#### DOKUMENTTEXT ####
Durch diesen Vegetationszyklus schöpfte der Mensch Hoffnung, dass auch seine ureigenste Lebenskraft, sein Ich, durch den sogenannten Tod nicht verloren geht. - Es ist berührend zu erfahren, dass bereits vor 13.000 Jahren Kräuter den Verstorbenen mitgegeben wurden.
In Festen, Riten und Mysterienkulten spielten seit alter Zeit auch Pflanzen und ihre unterschiedlichen Aspekte eine Rolle. Gewisse wurden der Gottheit in Ehrerbietung als Dank und als Bitte um Fortsetzung ihrer Hilfe dargebracht, wurden dabei auch als kultische Speise bzw. kultisches Getränk verzehrt. In der Natur, vermutlich auch in Schalensteinen, im häuslichen Bereich auf Türschwellen sowie auf Hausaltären, im öffentlichen Bereich auf Altären wurden verschiedenen Gottheiten Räucherpflanzen, Samen, Blumen und Nahrungsmittel dargeboten.
Für große Feiern wählte man einen Termin, der mit der Erntezeit des bodenständigen Getreides (Gerste, Roggen, Hafer, Weizen) und der Kräuter zusammenfiel. Beispielsweise
... das keltisch-irische Fest Lughnasadh (Lúnasa) am 1. August mit den ersten reifen Getreideähren und mit Heidelbeeren,
... die altgriechischen Mysterien von Eleusis, die jedes Jahr in der zweiten Augusthälfte festlich begangen wurden. Im Rahmen dieser Festlichkeiten wurde den teilnehmenden Weiheadepten, zu denen sowohl Männer als auch Frauen, auch Sklavinnen und Sklaven zählten, durch eine geheimnisvolle Inszenierung des Demeter-Persephone-Mythos der Jahreszyklus der Pflanzen als das Bild einer höheren Idee, nämlich der Unsterblichkeit der Seele, erlebbar gemacht. Schlafmohn, Gerste und Polei-Minze spielten dabei eine bedeutsame Rolle.
#### BEREITGESTELLTE DATEN ####
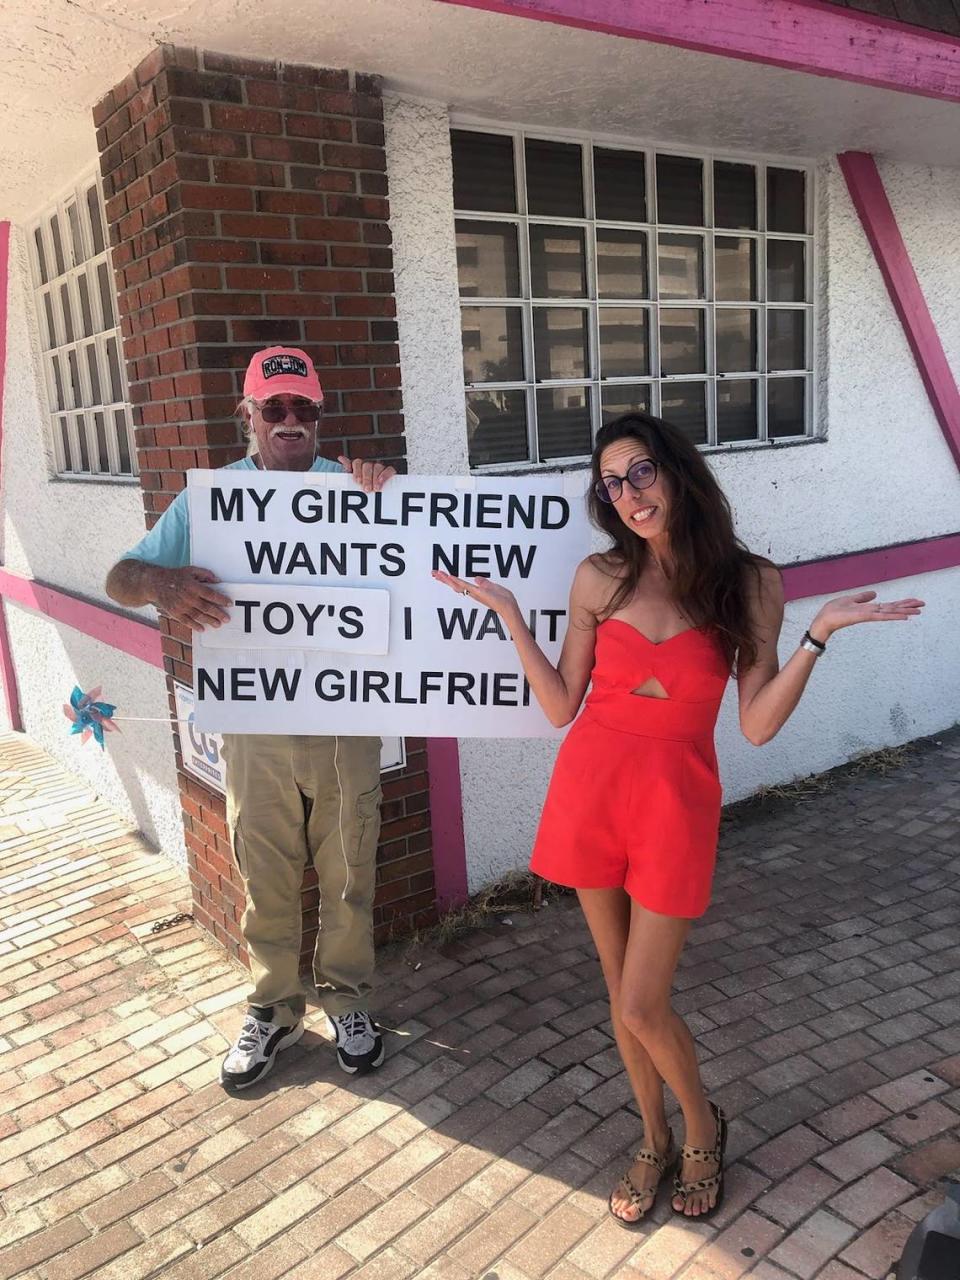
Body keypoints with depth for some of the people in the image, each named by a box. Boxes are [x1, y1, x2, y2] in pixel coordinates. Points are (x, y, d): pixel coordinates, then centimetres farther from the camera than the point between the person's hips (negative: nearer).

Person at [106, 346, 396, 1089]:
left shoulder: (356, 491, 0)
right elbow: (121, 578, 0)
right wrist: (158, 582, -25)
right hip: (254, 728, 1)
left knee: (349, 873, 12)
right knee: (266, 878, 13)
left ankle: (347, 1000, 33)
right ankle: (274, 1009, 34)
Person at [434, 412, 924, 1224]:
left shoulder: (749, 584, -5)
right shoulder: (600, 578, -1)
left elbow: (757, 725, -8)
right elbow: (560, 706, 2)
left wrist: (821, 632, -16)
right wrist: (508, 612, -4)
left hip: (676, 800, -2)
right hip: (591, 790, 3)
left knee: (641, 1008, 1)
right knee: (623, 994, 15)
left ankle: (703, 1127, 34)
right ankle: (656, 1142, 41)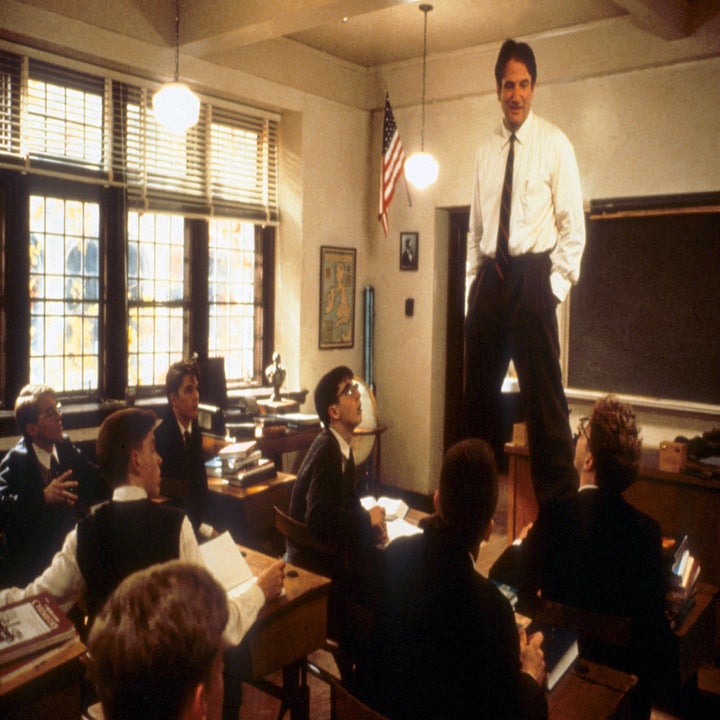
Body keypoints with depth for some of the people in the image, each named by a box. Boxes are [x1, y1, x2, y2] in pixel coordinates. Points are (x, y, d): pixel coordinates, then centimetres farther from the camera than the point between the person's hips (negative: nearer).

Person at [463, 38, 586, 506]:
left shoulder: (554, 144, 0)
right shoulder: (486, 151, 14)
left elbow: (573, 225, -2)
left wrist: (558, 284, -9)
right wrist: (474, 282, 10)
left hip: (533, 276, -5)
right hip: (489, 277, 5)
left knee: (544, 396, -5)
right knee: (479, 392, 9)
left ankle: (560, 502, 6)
####
» ARBEITSAUFTRAG A
Erkläre anhand des Textes über Pflanzen im Kult, weshalb bestimmte Pflanzen der Gottheit dargebracht wurden.
» ARBEITSAUFTRAG B
Gib den Abschnitt aus dem Text über Pflanzen im Kult unverändert zurück, von „In Festen, Riten“ bis einschließlich „und Nahrungsmittel dargeboten.“.

» LÖSUNG DER AUFGABE A
Bestimmte Pflanzen wurden der Gottheit aus Ehrerbietung dargebracht. Sie dienten als Dank und als Bitte darum, dass die Gottheit ihre Hilfe fortsetzt.

» LÖSUNG DER AUFGABE B
In Festen, Riten und Mysterienkulten spielten seit alter Zeit auch Pflanzen und ihre unterschiedlichen Aspekte eine Rolle. Gewisse wurden der Gottheit in Ehrerbietung als Dank und als Bitte um Fortsetzung ihrer Hilfe dargebracht, wurden dabei auch als kultische Speise bzw. kultisches Getränk verzehrt. In der Natur, vermutlich auch in Schalensteinen, im häuslichen Bereich auf Türschwellen sowie auf Hausaltären, im öffentlichen Bereich auf Altären wurden verschiedenen Gottheiten Räucherpflanzen, Samen, Blumen und Nahrungsmittel dargeboten.